Tuesday, August 12, 2014
Unizor - Probability - Conditional - Problems 2
We recommend to attempt solving these problems prior to listening to the lecture or reading answers and proofs provided.
Also assume that all probabilities mentioned in the problems are not equal to zero, that is we are excluding impossible events.
There are 3 white and 2 black socks in a box. You randomly pulled one sock and it happened to be white.
What is the probability of randomly pulling a second white sock?
Solve the problem in more than one way, try to use the concepts of conditional probability
There is a computer game that has 2 levels. Experience shows that the probability of passing the level 1 during the first day equals to 50%=1/2. The probability of mastering both levels in the first day equals to 10%=1/10.
What is the probability of passing the level 2 during the first day for children who have managed to pass the level 1 on this day?
There are three categories of people living in some place: 20% Jewish, 30% Muslims and 50% atheists.

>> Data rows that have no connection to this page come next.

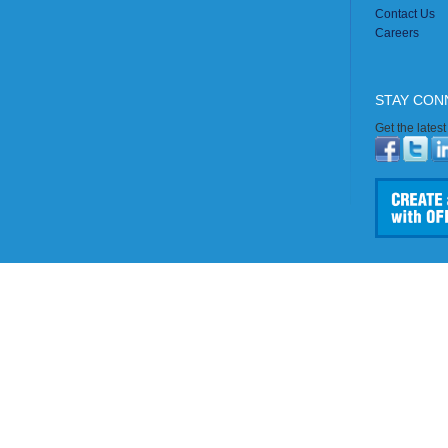
Contact Us
Careers
STAY CON
Get the lates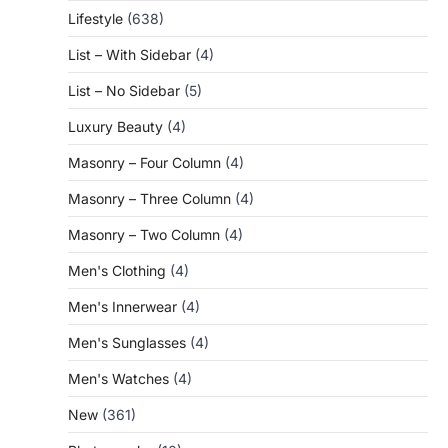
Lifestyle
(638)
List – With Sidebar
(4)
List – No Sidebar
(5)
Luxury Beauty
(4)
Masonry – Four Column
(4)
Masonry – Three Column
(4)
Masonry – Two Column
(4)
Men's Clothing
(4)
Men's Innerwear
(4)
Men's Sunglasses
(4)
Men's Watches
(4)
New
(361)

The food restrictions among Jews and Muslims are similar, but not identical. Also, even among people of the same religion there are differences in interpretation of the laws.
Assume that 90% of Jewish people consider some food X as prohibited, while only 80% of Muslims agree with them. Atheists do not have any restrictions on food.
You invite a random person from a street for dinner. What is the probability that he would not eat the food X because he considers it prohibited?